In 1993, the 25,000-year-old mummy of a woman was discovered in Siberia. Analyses of the body revealed that this woman, dubbed the “Siberian Ice Maiden,” suffered from metastatic breast cancer. Among the artifacts found with her body was a small bag of cannabis. While it can’t be proven that she used cannabis to relieve her symptoms or cure her disease, the discovery points to the enduring link between marijuana and cancer—and scientists are now beginning to unravel just what that link may be.
Recent research in fields such as immunology (the study of the immune system) and epigenetics (the study of the switching mechanisms that suppress or express the coding of a given gene) is providing new insights about how cancer itself develops—and these studies reveal the complex ways in which cannabis compounds interact with the switching mechanisms of genes and cells to influence the development of tumors.
Until relatively recently, standard treatments for cancer focused on removing or destroying cancerous cells with a combination of surgery, radiation and/or chemotherapy. Within that model, cannabis has been shown to relieve the nausea, loss of appetite and other symptoms such as fatigue that are caused by those treatments.
Now, though, the newest cancer research focuses on finding new ways to deal with cancer by intervening in the processes that make it possible, rather than attacking cancerous tumors once they appear. This research reveals that cannabis may have the potential to attack cancer itself.
This cutting edge research by leaders in immunology and immunotherapy identifies checkpoints at which T-cells, the immune system’s frontline fighters against disease, either activate to stop malignancy—or don’t.
Therapies that target those checkpoints may be the most effective way to keep cancer cells from multiplying. New studies in epigenetics also explore the factors that can activate tumor suppression genes or keep defective genes, such as the breast cancer-related BRCA1 and BRAC2, in check.
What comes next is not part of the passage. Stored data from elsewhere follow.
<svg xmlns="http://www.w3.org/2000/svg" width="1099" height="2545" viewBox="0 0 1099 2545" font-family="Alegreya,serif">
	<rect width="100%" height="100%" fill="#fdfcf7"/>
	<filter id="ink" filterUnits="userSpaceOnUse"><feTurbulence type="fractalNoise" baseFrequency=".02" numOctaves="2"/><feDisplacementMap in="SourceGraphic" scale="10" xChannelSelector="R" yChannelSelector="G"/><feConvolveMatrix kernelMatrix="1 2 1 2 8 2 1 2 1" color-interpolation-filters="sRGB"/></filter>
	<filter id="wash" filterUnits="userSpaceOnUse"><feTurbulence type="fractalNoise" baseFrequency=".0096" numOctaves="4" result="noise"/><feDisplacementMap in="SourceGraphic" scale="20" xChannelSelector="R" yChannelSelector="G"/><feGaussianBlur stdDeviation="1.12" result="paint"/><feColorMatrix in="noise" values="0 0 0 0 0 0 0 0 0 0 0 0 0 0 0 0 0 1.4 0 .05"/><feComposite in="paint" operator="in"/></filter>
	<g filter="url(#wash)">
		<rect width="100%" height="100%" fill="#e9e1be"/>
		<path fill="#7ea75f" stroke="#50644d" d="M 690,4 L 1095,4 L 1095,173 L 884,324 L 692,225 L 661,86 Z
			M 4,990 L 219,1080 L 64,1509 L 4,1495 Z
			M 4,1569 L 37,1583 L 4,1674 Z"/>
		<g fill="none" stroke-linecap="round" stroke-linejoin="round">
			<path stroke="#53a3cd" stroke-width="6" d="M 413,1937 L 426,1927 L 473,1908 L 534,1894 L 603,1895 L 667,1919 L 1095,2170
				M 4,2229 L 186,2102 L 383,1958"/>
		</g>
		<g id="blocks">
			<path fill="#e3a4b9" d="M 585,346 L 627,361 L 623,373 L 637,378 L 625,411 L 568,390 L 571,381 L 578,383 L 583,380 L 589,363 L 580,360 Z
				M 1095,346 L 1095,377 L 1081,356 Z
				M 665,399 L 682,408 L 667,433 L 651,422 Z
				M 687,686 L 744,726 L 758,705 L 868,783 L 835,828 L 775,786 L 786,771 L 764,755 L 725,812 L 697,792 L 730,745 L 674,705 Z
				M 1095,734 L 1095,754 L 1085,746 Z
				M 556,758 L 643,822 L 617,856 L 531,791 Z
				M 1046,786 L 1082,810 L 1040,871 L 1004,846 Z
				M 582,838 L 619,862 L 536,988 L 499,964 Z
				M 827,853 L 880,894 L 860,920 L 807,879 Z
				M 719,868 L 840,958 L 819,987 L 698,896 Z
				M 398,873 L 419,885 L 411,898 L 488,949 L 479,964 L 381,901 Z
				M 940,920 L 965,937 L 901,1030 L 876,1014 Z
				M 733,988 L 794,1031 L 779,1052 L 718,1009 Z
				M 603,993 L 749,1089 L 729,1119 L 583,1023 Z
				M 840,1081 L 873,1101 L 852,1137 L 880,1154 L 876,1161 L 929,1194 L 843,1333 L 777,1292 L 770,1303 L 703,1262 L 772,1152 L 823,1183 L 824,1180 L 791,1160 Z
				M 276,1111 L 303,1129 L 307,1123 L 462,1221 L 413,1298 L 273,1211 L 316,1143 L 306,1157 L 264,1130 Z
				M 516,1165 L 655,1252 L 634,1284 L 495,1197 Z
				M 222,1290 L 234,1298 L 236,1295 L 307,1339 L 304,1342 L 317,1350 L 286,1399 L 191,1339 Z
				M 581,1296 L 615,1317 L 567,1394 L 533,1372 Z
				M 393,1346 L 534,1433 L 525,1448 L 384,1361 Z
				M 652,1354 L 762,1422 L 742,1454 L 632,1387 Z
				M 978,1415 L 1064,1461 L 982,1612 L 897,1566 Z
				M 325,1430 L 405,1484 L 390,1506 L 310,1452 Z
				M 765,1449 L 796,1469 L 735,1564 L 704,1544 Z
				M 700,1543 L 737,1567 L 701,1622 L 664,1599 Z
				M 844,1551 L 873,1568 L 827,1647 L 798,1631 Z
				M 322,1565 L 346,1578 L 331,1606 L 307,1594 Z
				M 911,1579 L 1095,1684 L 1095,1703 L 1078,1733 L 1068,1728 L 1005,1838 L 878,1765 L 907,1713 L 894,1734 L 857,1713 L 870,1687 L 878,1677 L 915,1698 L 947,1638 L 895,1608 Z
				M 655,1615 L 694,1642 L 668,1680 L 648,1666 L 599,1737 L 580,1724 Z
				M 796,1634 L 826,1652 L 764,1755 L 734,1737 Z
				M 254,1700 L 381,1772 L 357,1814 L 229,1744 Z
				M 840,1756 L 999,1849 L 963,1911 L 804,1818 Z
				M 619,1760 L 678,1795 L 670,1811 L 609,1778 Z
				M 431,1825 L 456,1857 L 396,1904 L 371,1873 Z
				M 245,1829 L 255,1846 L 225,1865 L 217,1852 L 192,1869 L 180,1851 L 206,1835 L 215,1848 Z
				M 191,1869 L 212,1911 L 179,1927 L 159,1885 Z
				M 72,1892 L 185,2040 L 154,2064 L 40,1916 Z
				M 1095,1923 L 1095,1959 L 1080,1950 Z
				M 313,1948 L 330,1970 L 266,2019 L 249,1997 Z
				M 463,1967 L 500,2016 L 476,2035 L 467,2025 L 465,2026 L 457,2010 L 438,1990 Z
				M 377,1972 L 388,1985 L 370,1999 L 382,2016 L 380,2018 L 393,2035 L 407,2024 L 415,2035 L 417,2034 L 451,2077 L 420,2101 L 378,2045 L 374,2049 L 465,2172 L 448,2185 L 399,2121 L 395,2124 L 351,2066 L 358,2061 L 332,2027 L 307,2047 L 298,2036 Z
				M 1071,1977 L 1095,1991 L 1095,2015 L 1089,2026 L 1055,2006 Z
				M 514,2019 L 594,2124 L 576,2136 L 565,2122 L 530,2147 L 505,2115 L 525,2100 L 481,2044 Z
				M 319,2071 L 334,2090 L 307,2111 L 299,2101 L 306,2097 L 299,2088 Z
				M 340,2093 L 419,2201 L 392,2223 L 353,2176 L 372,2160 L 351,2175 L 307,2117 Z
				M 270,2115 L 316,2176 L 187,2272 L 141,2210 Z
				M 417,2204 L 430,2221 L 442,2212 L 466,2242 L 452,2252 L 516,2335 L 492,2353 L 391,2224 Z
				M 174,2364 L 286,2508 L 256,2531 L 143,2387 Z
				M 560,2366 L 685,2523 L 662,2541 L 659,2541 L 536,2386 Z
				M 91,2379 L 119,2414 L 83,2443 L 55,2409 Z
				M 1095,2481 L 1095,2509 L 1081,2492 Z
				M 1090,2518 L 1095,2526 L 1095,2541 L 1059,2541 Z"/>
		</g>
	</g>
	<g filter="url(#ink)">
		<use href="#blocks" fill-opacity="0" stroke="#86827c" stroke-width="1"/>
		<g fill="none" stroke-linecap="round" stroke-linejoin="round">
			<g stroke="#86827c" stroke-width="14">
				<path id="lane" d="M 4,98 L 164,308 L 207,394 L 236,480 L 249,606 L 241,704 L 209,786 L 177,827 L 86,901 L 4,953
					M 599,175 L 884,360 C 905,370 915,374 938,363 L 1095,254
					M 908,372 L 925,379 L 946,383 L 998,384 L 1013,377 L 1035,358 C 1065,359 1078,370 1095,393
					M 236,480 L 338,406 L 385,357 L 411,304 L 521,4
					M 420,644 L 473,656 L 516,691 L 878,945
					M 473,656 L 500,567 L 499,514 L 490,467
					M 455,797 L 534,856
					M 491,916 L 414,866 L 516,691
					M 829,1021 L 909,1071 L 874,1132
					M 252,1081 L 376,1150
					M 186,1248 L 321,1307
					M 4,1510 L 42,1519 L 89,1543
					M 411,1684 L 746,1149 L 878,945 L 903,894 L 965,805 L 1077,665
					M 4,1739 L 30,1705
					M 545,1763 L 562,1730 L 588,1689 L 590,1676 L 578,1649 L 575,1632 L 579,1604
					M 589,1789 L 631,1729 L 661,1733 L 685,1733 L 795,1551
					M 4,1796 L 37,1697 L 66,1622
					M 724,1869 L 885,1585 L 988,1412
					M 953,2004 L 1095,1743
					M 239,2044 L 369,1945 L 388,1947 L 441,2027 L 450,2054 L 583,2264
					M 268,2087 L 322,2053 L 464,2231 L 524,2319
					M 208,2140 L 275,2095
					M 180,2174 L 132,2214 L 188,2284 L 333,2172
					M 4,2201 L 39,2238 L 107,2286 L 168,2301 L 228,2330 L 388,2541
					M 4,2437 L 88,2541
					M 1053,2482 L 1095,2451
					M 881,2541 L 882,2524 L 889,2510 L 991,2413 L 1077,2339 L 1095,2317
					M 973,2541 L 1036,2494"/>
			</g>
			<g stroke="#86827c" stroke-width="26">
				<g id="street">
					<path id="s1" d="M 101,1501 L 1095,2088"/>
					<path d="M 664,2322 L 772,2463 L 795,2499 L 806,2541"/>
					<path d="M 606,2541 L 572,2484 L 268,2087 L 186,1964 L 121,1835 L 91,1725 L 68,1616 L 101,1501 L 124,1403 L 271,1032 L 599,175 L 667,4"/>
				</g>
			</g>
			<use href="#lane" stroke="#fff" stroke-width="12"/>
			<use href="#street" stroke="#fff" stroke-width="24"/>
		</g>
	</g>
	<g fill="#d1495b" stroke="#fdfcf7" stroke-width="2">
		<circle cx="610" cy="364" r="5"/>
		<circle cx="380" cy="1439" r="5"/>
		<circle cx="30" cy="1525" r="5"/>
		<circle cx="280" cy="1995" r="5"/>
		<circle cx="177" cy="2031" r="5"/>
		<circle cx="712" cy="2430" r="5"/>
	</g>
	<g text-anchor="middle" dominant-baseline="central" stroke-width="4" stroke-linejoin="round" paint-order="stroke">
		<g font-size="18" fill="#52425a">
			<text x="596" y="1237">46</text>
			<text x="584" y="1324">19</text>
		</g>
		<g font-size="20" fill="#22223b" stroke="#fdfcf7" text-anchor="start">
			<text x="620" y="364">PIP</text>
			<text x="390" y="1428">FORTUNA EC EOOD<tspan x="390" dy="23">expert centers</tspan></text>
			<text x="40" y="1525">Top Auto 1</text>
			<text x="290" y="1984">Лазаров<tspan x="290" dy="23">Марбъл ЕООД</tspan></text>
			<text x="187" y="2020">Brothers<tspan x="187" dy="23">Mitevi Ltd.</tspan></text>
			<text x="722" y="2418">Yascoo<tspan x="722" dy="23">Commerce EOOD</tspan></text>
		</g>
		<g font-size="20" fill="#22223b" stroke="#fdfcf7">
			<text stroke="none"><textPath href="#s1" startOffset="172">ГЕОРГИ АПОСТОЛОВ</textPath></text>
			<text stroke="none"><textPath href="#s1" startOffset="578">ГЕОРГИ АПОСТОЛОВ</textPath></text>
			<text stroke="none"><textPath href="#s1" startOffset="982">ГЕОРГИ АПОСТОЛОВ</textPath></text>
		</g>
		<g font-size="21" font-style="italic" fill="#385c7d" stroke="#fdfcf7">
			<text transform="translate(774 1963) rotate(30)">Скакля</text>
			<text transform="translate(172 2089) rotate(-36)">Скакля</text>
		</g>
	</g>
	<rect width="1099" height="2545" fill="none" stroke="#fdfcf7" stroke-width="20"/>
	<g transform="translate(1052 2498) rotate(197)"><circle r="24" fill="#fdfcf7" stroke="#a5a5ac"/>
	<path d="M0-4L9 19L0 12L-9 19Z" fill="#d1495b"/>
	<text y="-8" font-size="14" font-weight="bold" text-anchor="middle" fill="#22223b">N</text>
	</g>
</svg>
Along with just about every other process in the body, the immune system is supported and moderated by the endocannabinoid system, an extensive network of cellular receptors that respond to cannabinoids for things like managing pain, calming anxiety and activating immune responses.
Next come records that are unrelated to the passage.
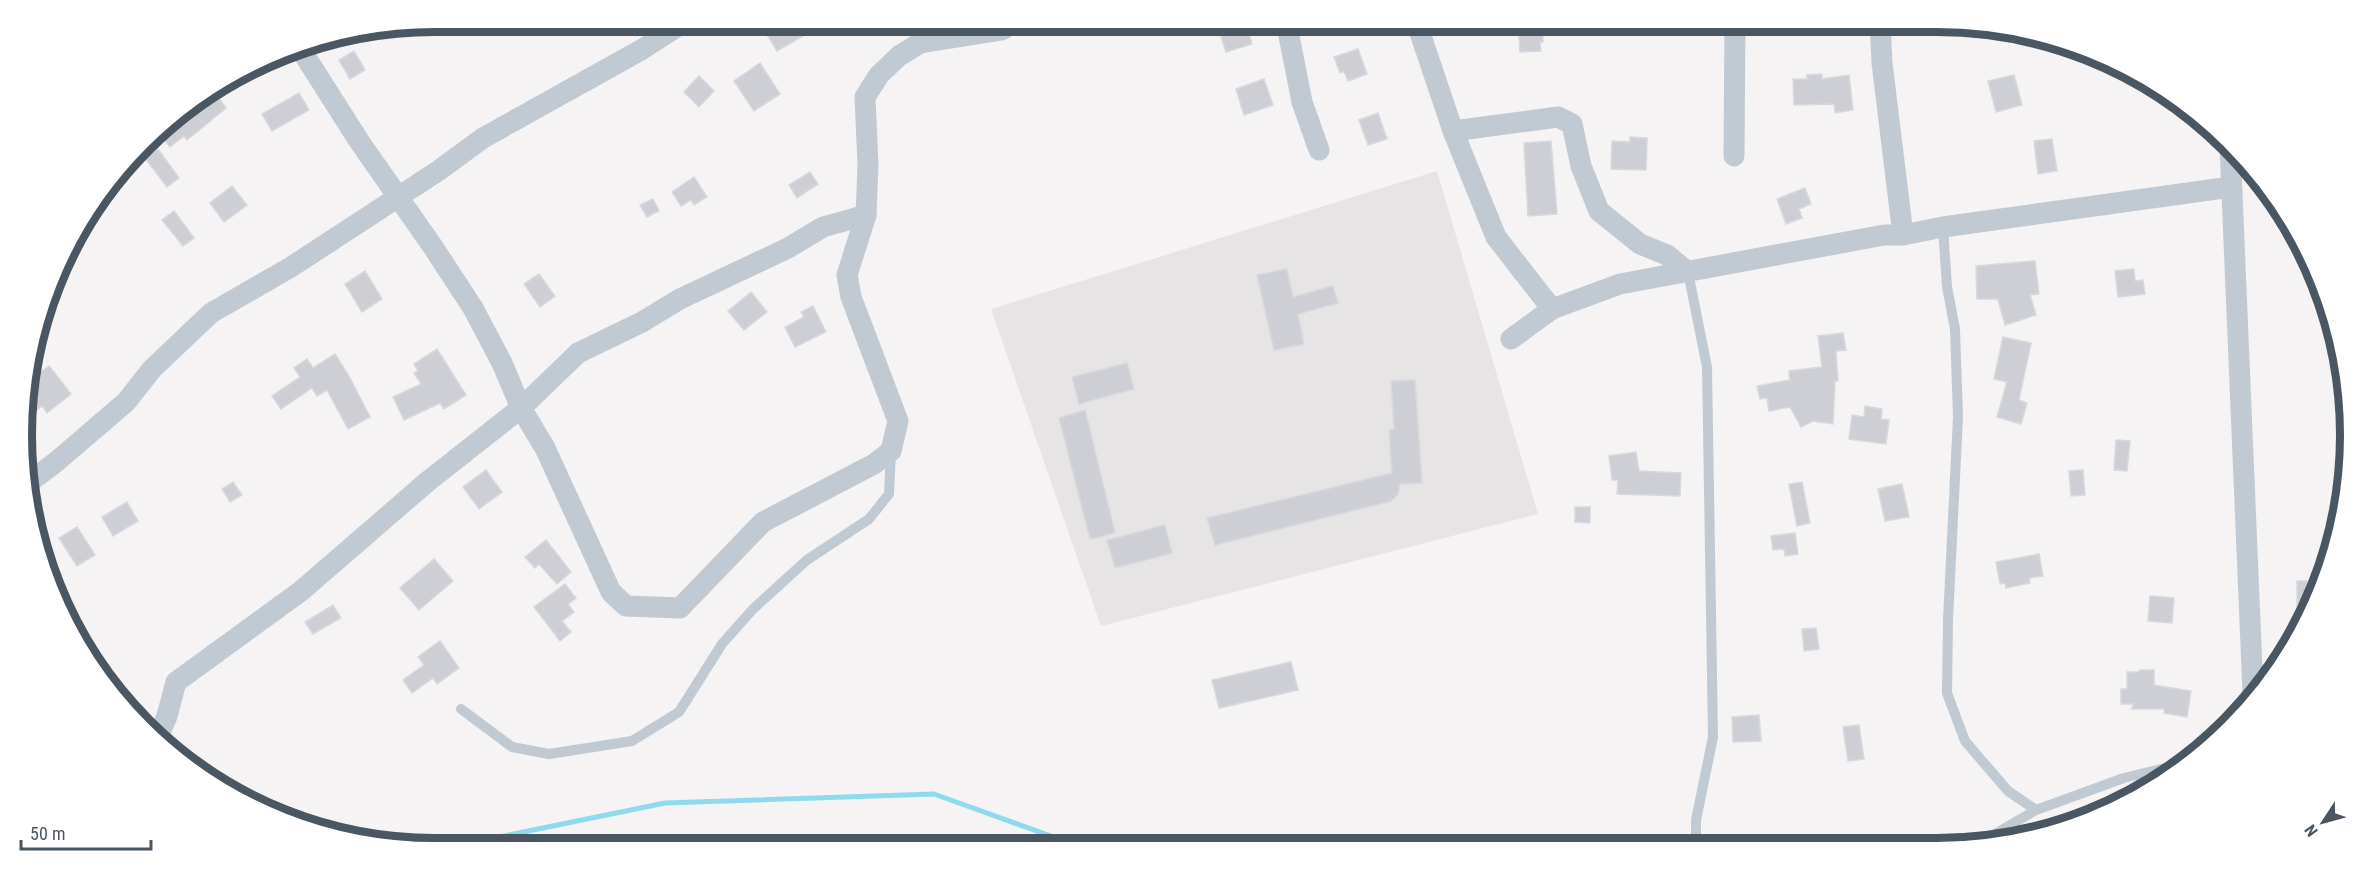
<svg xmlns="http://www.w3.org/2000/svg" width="2371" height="870" font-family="'Roboto Condensed',sans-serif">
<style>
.education{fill:#e6e4e5}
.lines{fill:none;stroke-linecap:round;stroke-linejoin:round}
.stream{stroke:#90daee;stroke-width:5}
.building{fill:#cdcfd5;stroke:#d7d9de;stroke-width:1.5}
.lane{stroke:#c1cad2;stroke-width:10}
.street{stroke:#c1cad2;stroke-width:21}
.rim{fill:none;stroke:#4a5661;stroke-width:8}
</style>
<rect width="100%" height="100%" fill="#f5f3f3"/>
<path class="education" d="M1437,171L1538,514L1101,626L991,309Z"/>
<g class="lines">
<path class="stream" d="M440,849L665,803L934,794L1084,848"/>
</g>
<g class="building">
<path d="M769,21H804L810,32L777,51L761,25Z"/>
<path d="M1216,21H1245L1252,44L1226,52Z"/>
<path d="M1518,21H1542L1543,42H1540L1541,51L1520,52Z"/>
<path d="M1358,49L1367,74L1348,81L1344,71L1340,73L1334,57Z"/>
<path d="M354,51L365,70L350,79L339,60Z"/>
<path d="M760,63L780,94L754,111L734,81Z"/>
<path d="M1822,74V79L1849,75L1853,110L1835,113L1834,104L1794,105L1793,79H1807V75Z"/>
<path d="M2014,75L2022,105L1996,112L1988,81Z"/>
<path d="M699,76L714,91L699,107L684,92Z"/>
<path d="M1264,79L1273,105L1244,115L1236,89Z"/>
<path d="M299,93L309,110L272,131L262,114Z"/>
<path d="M216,94L226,108L187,140L184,136L170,147L157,130L162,124L182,109L188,116Z"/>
<path d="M1378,113L1387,139L1368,145L1359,120Z"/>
<path d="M1630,137L1647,138L1646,170L1611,169L1612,141L1630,142Z"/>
<path d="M2052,139L2057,171L2038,174L2034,141Z"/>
<path d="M1551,141L1557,214L1528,216L1524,143Z"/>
<path d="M158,149L179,178L167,187L145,158Z"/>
<path d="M810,172L818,184L797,198L789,185Z"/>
<path d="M694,177L707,197L694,205L691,200L681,206L672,192Z"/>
<path d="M232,186L247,205L224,222L210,203Z"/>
<path d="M1805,188L1811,204L1799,209L1802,218L1786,224L1777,199Z"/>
<path d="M653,199L659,211L647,217L640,205Z"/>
<path d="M174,211L194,238L183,246L162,220Z"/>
<path d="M2035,261L2039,294L2030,295L2036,315L2005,325L1998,299H1977L1976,266Z"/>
<path d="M1287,269L1293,297L1333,286L1338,303L1298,314L1304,344L1274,350L1257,275Z"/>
<path d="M2134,269L2135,281L2143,280L2145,294L2118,297L2115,271Z"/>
<path d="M365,271L382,299L362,312L345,284Z"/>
<path d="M539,274L555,296L540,307L524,284Z"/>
<path d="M751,292L767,312L744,330L728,311Z"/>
<path d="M813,306L826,332L795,347L785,327L804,317L801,312Z"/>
<path d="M1843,333L1846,350L1836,351L1838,381H1835L1833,424L1813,421L1801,427L1790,407L1769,411L1767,398L1760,399L1757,386L1790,380L1789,371L1822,367L1818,336Z"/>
<path d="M2003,337L2031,343L2019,400L2027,403L2021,424L1997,417L2007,382L1994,379Z"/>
<path d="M437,349L466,395L444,409L440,403L404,420L393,397L421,384L414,373L418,371L414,364Z"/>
<path d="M335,354L349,376L370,417L348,429L327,390L317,396L312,388L281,409L272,396L300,377L294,368L307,359L313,368Z"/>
<path d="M1127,363L1134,389L1079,404L1072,377Z"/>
<path d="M49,366L71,394L47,413L42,406L26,419L25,394L38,383L34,377Z"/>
<path d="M1415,380L1422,483L1400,484L1398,494L1391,501L1215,545L1207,518L1392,473L1389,430L1394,429L1391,381Z"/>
<path d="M1865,406L1882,409L1881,419L1889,420L1886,444L1849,439L1852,415L1864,417Z"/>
<path d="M1085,410L1115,533L1090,539L1059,418Z"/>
<path d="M2116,440L2130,441L2127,471L2114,470Z"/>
<path d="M1636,452L1639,471L1681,473L1680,496L1617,494L1618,480H1612L1609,456Z"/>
<path d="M486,470L502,492L479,509L463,487Z"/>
<path d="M2083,470L2085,495L2071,496L2069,471Z"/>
<path d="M233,482L242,495L230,502L222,489Z"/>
<path d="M1802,482L1810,523L1797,526L1789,484Z"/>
<path d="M1902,484L1909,517L1885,521L1878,489Z"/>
<path d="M127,502L138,521L113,536L102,517Z"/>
<path d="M1575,507H1590V523L1575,522Z"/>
<path d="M1165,525L1172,553L1115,568L1107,540Z"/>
<path d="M77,527L95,555L77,566L59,538Z"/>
<path d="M1795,533L1798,554L1785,556L1784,549L1773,550L1771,536Z"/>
<path d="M546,540L571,572L557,584L539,564L535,568L525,557Z"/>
<path d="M2039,554L2043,576L2029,578L2030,583L2006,588L2005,583L2000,584L1996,562Z"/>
<path d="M434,559L453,581L419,610L400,588Z"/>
<path d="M2297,581H2320L2308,609H2297Z"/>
<path d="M565,584L576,598L568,604L574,612L562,621L571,632L560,641L534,607Z"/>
<path d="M2150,596L2174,598L2172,623L2148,621Z"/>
<path d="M333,605L341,618L313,634L305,622Z"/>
<path d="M1816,628L1819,649L1804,651L1802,629Z"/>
<path d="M440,641L459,668L437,684L433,678L412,693L403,680L424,665L418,657Z"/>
<path d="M1291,662L1298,690L1219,708L1212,680Z"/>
<path d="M2139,670H2154V685L2191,691L2187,717L2164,713V709H2132L2133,704H2121V689H2127V672H2139Z"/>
<path d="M1759,715L1761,741L1733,742L1732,717Z"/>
<path d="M1859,725L1864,759L1848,761L1843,727Z"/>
</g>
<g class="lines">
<g class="lane">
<path d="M1943,227L1947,287L1955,329L1958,417L1948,620L1947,693L1965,741L2008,791L2036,810"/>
<path d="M1688,272L1707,367L1713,737L1696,820V846"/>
<path d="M461,709L512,747L549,754L632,741L679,712L722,644L753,609L807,560L869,519L889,494L891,451"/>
<path d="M1976,845L2036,810L2124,778L2182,764"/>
</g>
<g class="street">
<path d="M1286,21L1302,102L1319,150"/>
<path d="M1416,21L1453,131L1496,237L1552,309"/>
<path d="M1880,21L1882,63L1903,235"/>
<path d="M298,45L359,141L433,247L473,308L502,363L521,408L545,448L611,592L626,606L680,608L763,522L874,464L891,451L898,421L851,297L847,275L866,215L868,165L865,97L879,75L899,56L920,43L1002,30L1016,21"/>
<path d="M1453,131L1558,117L1572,124L1581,166L1599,211L1640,244L1667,255L1688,272"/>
<path d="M2230,146L2253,693"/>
<path d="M1734,156L1735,21"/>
<path d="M1511,339L1552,309L1620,284L1884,235H1903L1943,227L2231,187"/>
<path d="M28,483L56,462L126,402L152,369L211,313L291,267L438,171L483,138L641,50L686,21"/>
<path d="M158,737L167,716L176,682L301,591L427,482L521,408L578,353L642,322L680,299L788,248L823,227L866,215"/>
</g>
</g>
<path d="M0 0H2371V870H0ZM435 32H1937A403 403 0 0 1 2340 435V435A403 403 0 0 1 1937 838H435A403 403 0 0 1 32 435V435A403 403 0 0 1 435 32Z" fill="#fff" fill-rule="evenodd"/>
<path class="rim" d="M435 32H1937A403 403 0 0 1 2340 435V435A403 403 0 0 1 1937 838H435A403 403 0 0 1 32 435V435A403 403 0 0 1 435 32Z"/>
<g transform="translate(2323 822) rotate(234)" stroke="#ffffff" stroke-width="4.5" paint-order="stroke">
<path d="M0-4.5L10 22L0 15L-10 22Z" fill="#4a5661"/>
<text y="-9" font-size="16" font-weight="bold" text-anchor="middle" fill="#4a5661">N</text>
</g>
<path d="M21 840v9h130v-9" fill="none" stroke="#4a5661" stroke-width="3"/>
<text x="30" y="840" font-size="18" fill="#4a5661" stroke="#ffffff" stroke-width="4.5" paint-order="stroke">50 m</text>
</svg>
The body creates its own cannabinoids, but cannabinoids found in cannabis, such as tetrahydrocannabinol (THC) and cannabidiol (CBD), are so similar to the body’s own that they can affect any process that the endocannabinoid system manages. So these and potentially other compounds in the marijuana plant may be able to suppress the development of cancerous tumors.
So far, research has identified two endocannabinoid receptors, CB1 and CBD2, that can be activated by THC and CBD to trigger immune responses, cell growth and more. For those reasons, some studies indicate that these compounds may have surprisingly potent powers to act on the various checkpoints and switching mechanisms to cause the death of cancer cells and inhibit the growth and spread of tumors.
Gliomas are a family of stubborn, aggressive brain tumors that can be difficult to treat because they often spread among many areas of brain tissue, rather than concentrate into a single, solid tumor. In over two decades of studies, researchers from around the world found that THC can induce apoptosis, or cell death, in animals for certain types of glioma cells while protecting normal cells.
In studies examining the effects of cannabinoids on cancers as diverse as breast cancer and colorectal cancer, THC and CBD have been shown to cause cancer cell death and promote immune responses that inhibit new cancer cell growth. These cannabis compounds operate on EC receptors themselves, and on other processes that are affected by them to reduce cancer cell proliferation and cause the death of existing cancer cells. These studies were conducted on animals and on human cells in a laboratory setting.
Although these and other studies indicate that cannabis compounds may play a powerful role in promoting immune responses that could lead to the death of cancer cells and prevent the development of new ones, the relationship of marijuana to cancer is more complex than it appears. According to some studies, cannabis appears to promote tumor growth, not stop it. In others, high levels of THC may interfere with the development of blood vessels.
Efforts to come to a clear understanding of how cannabis alters cancer also depend on the kind of cannabis being studied and the nature of the study involved. While some studies use natural cannabis, others are based on FDA-sanctioned medications that contain CBD only. And some research is done on cell lines in a laboratory, while other studies are based on animal subjects or, in some cases, human trials.
These varying approaches make it difficult to determine what cannabis actually does about cancer. Regardless of these variables, though, more than two decades of research indicates that marijuana may exert a powerful influence on various points in the body’s progress toward developing cancer, and new studies are shedding light on the way those influences work. Cannabis is known to ease the symptoms of cancer treatment—but it may also be a potent weapon for stopping cancer in its tracks. As always, more research is required to study marijuana’s effect on the human population.